Voor armoedebestrijding verwachten we minder kosten te maken dan voorzien voor hetzelfde aanbod. Voor schulddienstverlening is bij Tussenrapportage al gemeld dat sprake is van een structureel overschot. Dit budget kan worden herzien nadat het uitvoeringsplan schulddienstverlening is vastgesteld door het college. Het voordeel ten opzichte van de begroting bedraagt € 177.000.

Bij inburgering is het extra budget uit de meicirculaire nog niet ingezet ter voorbereiding op de regietaak die in 2021 naar de gemeenten komt. In totaal verwachten we in 2020 een voordeel van € 69.000. Voorbereiding wordt nog opgestart en structureel zijn de middelen zeker nodig.

De kosten voor hulpmiddelen Wmo zijn wisselvallig en vallen dit jaar waarschijnlijk wat hoger uit. Daarbij verwachten we dit jaar een stijging van de huishoudelijke hulp met 10% in het aantal klanten. Dit veroorzaakt een overschrijding op het budget voor Wmo oud van  € 205.000.

Opnieuw wordt voor zorg en ondersteuning minder besteed via Pgb’s Wmo. Op basis van de prognose door de Sociale Verzekeringsbank denken we dit jaar € 25.000 over te houden.

Op de regionale inkoop van zorg en ondersteuning verwachten we een overschrijding van € 1.198.000. De prognose op basis van de uitgaven tot en met het 3e kwartaal 2020 vanuit de regio Amersfoort laat een kostenstijging van 19 % zien ten opzichte van de realisatie over 2019. Deze toename wordt voor een deel veroorzaakt door de verevening van zorgkosten. Daarnaast stijgen zowel het volume als de inzet van duurdere zorg. De toename in de zorgkosten is een landelijke ontwikkeling die we lokaal gaan analyseren.
Wellicht ten overvloede melden wij dat sprake is van een uitzonderlijke situatie, waar we als regio nu financieel in verkeren. Corona heeft een duidelijk effect op deze financiële prognose. De financiële prognose kent daarmee onzekerheden. Dit vertaalt zich meer dan anders in onzekerheden over de ontwikkeling van de indicaties, mogelijke inhaaleffecten van zorg en verschuiving in de zwaarte van de te leveren zorg, die we regionaal en lokaal blijven analyseren en er op proberen te sturen.

Het overgehevelde budget uit 2019 voor armoedebestrijding wordt niet benut in 2020.
De herijking van het minimabeleid 2017-2019 is verplaatst naar kwartaal 4 2020. Het communicatieplan maakt onderdeel uit van deze herijking.
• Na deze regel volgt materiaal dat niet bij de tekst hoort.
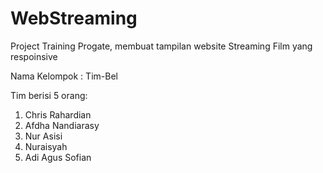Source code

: # WebStreaming
Project Training Progate, membuat tampilan website Streaming Film yang respoinsive

Nama Kelompok : Tim-Bel

Tim berisi 5 orang:
1. Chris Rahardian
2. Afdha Nandiarasy
3. Nur Asisi
4. Nuraisyah 
5. Adi Agus Sofian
De kosten die hieruit voortvloeien zullen pas in 2021 gemaakt worden. Daarom zal de raad worden voorgesteld het bijbehorende budget ad. € 20.000 nog een keer over te hevelen (naar 2021).

Programma 2 : Financiële analyse baten

Terug naar navigatie - Programma 2 : Financiële analyse baten

Product 200 Vitaliteit
Het culturele leven is voor een groot deel tot stilstand gekomen door de coronamaatregelen. De toekomst is onzeker, in beperkte mate is het opstarten van activiteiten per juni jl. weer mogelijk. Om de acute liquiditeitsproblemen die ontstaan zijn bij een aantal culturele instellingen in Baarn zijn de huur en erfpachtbetalingen tot eind 2020 uitgesteld ((RIB 119939). In november 2020 volgt het besluit over het al dan niet kwijtschelden van de huur. Het risico bedraagt € 70.000. Dit eventuele effect is nog niet in de cijfers verwerkt (zie ook product 490).

De verwachte uitkering voor de SPUK bedraag € 130.000 (80% van de BTW op de uitgaven).

Product 210 Basis/toegang
De ontvangsten van de provincie voor regiotaxi zijn niet structureel begroot (zie onder financiële analyse lasten). Het voordeel op de baten bedraagt € 49.000.

Product 220 Participatie, Wmo en Jeugdzorg
De definitieve beschikking 2020 van de BUIG-middelen laat een voordeel zien van € 294.000.

De eigen bijdragen Wmo vallen lager uit dan begroot. De invoering van het abonnementstarief heeft deze trend in 2019 al in gang gezet. Door corona zijn er over 2 maanden geen eigen bijdragen ontvangen, waardoor de totale inkomsten verder zijn gedaald. We verwachten een nadeel van € 127.000.